SOURCE INFORMATION Block Start

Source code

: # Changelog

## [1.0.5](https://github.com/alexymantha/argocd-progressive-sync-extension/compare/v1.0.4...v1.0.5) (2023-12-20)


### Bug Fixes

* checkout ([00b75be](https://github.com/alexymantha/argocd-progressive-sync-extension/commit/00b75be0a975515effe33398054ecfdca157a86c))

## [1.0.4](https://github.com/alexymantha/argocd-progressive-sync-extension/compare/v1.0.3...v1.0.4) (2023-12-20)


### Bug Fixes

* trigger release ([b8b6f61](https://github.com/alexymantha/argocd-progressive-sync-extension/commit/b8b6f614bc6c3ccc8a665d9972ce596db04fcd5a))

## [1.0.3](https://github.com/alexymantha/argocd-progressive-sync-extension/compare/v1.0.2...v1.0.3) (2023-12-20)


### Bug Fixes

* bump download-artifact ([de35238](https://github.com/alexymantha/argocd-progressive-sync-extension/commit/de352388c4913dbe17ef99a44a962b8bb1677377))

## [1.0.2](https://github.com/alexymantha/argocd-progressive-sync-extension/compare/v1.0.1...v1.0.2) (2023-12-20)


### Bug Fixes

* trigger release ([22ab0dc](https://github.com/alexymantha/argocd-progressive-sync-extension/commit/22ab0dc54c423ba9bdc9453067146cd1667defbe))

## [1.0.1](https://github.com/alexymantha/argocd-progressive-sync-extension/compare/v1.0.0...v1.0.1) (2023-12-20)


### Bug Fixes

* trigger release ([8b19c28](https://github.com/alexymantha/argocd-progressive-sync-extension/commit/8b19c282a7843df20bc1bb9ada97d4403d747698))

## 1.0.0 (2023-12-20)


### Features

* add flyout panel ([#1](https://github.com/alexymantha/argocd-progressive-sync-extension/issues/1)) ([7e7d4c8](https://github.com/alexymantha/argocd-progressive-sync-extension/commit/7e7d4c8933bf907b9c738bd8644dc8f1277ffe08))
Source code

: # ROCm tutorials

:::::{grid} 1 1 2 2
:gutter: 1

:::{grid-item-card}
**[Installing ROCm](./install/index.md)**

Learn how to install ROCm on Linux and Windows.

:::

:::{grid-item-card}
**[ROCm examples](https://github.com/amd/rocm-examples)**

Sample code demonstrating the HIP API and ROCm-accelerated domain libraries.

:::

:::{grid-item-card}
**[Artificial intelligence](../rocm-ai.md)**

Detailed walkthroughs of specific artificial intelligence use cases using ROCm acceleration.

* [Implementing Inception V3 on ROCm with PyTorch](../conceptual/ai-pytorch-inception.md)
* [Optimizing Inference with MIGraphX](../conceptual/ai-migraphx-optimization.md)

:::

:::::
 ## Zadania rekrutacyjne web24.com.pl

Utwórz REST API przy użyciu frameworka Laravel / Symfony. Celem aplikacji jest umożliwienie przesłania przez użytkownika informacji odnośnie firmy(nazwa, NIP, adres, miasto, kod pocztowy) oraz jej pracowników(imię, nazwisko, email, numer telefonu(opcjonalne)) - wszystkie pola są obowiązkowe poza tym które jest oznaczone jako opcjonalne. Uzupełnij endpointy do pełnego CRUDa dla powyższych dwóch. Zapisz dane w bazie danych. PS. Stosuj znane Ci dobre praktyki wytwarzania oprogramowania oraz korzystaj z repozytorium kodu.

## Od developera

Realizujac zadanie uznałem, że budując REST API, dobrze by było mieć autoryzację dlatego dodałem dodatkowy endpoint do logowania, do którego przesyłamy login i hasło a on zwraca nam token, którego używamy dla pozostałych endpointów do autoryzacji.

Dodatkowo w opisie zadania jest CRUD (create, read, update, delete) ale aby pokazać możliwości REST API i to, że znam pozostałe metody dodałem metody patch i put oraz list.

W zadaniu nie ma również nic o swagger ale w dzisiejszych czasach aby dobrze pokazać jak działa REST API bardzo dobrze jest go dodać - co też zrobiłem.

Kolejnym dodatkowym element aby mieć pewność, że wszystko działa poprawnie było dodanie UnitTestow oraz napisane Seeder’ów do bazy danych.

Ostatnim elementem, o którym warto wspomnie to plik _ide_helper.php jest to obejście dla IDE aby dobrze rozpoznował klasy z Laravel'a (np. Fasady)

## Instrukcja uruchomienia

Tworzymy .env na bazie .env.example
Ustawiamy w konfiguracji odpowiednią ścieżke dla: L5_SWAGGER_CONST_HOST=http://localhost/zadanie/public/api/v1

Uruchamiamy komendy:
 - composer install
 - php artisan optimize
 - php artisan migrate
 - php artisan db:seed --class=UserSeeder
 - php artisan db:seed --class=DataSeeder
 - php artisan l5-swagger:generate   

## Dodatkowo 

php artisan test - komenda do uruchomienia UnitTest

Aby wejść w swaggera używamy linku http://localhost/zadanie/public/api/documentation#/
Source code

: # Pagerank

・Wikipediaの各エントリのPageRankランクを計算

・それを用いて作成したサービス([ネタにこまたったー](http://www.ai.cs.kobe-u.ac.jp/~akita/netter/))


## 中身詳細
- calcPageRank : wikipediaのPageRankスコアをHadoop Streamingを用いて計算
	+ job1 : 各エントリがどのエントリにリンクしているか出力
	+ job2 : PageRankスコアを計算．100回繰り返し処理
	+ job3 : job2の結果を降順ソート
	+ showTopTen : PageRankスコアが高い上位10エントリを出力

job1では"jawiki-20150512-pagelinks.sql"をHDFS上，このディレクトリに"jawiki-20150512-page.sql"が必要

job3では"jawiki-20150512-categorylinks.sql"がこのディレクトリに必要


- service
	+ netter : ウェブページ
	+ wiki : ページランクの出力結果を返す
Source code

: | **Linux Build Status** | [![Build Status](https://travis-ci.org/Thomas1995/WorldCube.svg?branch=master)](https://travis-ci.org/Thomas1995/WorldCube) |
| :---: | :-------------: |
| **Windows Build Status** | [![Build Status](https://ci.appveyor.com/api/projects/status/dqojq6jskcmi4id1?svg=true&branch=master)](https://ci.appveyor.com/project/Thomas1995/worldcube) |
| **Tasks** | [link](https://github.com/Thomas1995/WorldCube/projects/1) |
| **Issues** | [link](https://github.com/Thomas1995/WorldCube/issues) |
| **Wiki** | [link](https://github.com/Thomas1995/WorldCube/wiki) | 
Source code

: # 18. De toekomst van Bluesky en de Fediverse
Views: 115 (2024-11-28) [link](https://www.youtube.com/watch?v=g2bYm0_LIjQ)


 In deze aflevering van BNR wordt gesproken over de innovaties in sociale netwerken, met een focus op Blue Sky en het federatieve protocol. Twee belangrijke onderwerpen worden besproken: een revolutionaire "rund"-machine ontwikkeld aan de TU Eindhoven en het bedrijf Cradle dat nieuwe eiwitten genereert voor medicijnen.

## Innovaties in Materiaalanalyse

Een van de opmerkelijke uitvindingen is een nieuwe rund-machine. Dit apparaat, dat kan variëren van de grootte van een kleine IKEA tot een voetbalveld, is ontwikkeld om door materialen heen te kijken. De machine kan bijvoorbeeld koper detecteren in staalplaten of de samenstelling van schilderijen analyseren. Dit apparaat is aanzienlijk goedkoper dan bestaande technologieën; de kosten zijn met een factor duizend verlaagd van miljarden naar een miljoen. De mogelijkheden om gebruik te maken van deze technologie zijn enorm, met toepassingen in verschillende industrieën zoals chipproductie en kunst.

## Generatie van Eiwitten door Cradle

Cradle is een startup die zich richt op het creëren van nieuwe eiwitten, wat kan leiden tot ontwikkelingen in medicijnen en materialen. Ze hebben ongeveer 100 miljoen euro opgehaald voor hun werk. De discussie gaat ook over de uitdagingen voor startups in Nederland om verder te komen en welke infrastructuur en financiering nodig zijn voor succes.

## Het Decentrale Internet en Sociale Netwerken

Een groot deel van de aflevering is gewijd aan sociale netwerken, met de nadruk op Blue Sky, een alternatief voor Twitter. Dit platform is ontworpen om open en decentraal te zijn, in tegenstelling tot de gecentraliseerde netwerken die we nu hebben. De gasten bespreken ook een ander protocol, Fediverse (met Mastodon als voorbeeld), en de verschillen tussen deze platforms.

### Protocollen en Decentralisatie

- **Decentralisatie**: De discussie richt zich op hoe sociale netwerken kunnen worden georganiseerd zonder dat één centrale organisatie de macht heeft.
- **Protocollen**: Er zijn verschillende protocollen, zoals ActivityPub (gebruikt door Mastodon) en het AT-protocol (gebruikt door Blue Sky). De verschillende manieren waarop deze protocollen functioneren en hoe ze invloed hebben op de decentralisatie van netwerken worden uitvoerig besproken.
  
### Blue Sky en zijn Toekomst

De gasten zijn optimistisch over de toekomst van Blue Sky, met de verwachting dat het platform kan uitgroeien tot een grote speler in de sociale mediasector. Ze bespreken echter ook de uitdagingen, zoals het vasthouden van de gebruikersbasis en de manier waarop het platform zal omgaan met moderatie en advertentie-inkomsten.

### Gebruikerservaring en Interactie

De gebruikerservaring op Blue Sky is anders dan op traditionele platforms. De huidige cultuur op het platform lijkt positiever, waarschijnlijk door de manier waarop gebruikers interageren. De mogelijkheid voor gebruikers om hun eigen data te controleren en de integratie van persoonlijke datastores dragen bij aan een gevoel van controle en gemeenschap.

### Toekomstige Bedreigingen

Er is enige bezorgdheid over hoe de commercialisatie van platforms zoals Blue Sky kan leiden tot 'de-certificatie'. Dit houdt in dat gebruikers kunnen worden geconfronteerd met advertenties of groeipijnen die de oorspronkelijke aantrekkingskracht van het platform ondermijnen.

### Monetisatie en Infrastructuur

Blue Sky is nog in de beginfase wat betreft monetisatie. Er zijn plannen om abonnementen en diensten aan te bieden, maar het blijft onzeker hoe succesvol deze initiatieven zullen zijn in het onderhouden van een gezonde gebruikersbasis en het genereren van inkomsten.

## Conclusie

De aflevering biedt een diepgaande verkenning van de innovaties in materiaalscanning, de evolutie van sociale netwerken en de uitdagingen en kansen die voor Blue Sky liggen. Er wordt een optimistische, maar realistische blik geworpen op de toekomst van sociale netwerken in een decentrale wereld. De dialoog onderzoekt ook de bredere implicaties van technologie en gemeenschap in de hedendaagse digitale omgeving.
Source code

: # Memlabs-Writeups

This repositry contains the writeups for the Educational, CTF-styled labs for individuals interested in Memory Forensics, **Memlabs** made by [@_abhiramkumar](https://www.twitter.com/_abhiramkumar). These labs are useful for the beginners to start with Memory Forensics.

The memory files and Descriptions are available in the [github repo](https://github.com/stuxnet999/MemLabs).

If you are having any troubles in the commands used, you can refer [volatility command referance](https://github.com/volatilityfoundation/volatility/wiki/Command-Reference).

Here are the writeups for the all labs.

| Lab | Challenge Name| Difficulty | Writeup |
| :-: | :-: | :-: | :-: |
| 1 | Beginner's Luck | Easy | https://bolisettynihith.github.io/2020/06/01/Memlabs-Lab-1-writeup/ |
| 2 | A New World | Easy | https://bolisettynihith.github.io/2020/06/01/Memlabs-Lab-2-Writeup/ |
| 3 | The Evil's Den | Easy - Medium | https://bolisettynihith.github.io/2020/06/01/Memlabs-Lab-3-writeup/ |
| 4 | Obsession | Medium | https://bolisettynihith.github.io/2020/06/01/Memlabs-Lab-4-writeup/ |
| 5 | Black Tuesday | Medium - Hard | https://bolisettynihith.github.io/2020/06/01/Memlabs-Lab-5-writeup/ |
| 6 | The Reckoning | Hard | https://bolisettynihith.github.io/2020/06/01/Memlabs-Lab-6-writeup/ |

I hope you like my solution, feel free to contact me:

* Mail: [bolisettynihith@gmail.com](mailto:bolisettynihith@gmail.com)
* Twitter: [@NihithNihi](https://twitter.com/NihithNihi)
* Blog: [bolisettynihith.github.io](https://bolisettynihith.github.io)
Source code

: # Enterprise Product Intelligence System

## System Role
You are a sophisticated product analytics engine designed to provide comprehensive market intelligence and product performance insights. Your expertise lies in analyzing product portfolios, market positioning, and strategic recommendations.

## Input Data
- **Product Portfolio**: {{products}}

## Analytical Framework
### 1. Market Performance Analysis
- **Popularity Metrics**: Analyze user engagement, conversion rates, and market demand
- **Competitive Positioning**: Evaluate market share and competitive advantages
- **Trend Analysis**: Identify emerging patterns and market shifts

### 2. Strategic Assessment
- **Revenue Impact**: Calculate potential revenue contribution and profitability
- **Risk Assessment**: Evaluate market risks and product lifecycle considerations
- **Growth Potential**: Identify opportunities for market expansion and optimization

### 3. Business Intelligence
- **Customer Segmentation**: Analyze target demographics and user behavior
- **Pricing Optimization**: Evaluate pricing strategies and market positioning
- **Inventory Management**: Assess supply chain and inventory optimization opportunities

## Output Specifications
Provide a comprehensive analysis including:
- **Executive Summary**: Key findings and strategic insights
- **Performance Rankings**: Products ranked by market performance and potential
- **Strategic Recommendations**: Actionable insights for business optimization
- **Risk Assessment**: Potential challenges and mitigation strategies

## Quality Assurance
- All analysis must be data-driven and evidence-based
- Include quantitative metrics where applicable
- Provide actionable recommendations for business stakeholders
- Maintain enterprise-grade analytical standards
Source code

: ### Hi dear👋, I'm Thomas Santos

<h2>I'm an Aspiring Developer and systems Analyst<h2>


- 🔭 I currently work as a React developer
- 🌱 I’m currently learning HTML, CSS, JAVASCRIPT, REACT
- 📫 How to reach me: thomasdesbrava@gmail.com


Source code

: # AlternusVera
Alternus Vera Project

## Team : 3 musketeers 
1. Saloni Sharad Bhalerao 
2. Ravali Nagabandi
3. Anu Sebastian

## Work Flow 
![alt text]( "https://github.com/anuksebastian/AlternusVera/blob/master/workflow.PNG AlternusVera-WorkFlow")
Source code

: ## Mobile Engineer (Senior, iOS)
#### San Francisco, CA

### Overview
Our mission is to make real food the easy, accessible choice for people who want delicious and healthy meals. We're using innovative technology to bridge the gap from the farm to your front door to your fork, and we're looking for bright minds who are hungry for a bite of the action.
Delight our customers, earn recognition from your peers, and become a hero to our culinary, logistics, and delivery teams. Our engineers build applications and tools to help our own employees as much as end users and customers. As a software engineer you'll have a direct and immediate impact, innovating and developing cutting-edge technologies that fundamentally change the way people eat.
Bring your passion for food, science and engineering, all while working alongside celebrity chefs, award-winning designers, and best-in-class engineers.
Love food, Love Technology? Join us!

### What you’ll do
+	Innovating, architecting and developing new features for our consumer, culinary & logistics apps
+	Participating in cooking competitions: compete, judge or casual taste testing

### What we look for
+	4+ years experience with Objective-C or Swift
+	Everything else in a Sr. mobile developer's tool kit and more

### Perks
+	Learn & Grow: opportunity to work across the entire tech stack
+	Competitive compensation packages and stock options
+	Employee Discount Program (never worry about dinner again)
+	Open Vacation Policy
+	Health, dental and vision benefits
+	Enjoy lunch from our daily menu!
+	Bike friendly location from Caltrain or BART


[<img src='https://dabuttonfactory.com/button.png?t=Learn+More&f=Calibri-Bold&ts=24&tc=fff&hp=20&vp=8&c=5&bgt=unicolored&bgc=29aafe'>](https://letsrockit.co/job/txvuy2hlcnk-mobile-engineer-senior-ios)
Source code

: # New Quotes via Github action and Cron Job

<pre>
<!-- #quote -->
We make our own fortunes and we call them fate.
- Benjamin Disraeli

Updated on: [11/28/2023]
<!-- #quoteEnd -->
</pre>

SOURCE INFORMATION Block End

• [WORK INSTRUCTIONS]
Please return only the lines above, starting at the line that has "### Gebruikerservaring en Interactie" and ending at the line that has "1 | Beginner's", keeping both and leaving each one unchanged.

• [SOLUTION BELOW]
### Gebruikerservaring en Interactie

De gebruikerservaring op Blue Sky is anders dan op traditionele platforms. De huidige cultuur op het platform lijkt positiever, waarschijnlijk door de manier waarop gebruikers interageren. De mogelijkheid voor gebruikers om hun eigen data te controleren en de integratie van persoonlijke datastores dragen bij aan een gevoel van controle en gemeenschap.

### Toekomstige Bedreigingen

Er is enige bezorgdheid over hoe de commercialisatie van platforms zoals Blue Sky kan leiden tot 'de-certificatie'. Dit houdt in dat gebruikers kunnen worden geconfronteerd met advertenties of groeipijnen die de oorspronkelijke aantrekkingskracht van het platform ondermijnen.

### Monetisatie en Infrastructuur

Blue Sky is nog in de beginfase wat betreft monetisatie. Er zijn plannen om abonnementen en diensten aan te bieden, maar het blijft onzeker hoe succesvol deze initiatieven zullen zijn in het onderhouden van een gezonde gebruikersbasis en het genereren van inkomsten.

## Conclusie

De aflevering biedt een diepgaande verkenning van de innovaties in materiaalscanning, de evolutie van sociale netwerken en de uitdagingen en kansen die voor Blue Sky liggen. Er wordt een optimistische, maar realistische blik geworpen op de toekomst van sociale netwerken in een decentrale wereld. De dialoog onderzoekt ook de bredere implicaties van technologie en gemeenschap in de hedendaagse digitale omgeving.
Source code

: # Memlabs-Writeups

This repositry contains the writeups for the Educational, CTF-styled labs for individuals interested in Memory Forensics, **Memlabs** made by [@_abhiramkumar](https://www.twitter.com/_abhiramkumar). These labs are useful for the beginners to start with Memory Forensics.

The memory files and Descriptions are available in the [github repo](https://github.com/stuxnet999/MemLabs).

If you are having any troubles in the commands used, you can refer [volatility command referance](https://github.com/volatilityfoundation/volatility/wiki/Command-Reference).

Here are the writeups for the all labs.

| Lab | Challenge Name| Difficulty | Writeup |
| :-: | :-: | :-: | :-: |
| 1 | Beginner's Luck | Easy | https://bolisettynihith.github.io/2020/06/01/Memlabs-Lab-1-writeup/ |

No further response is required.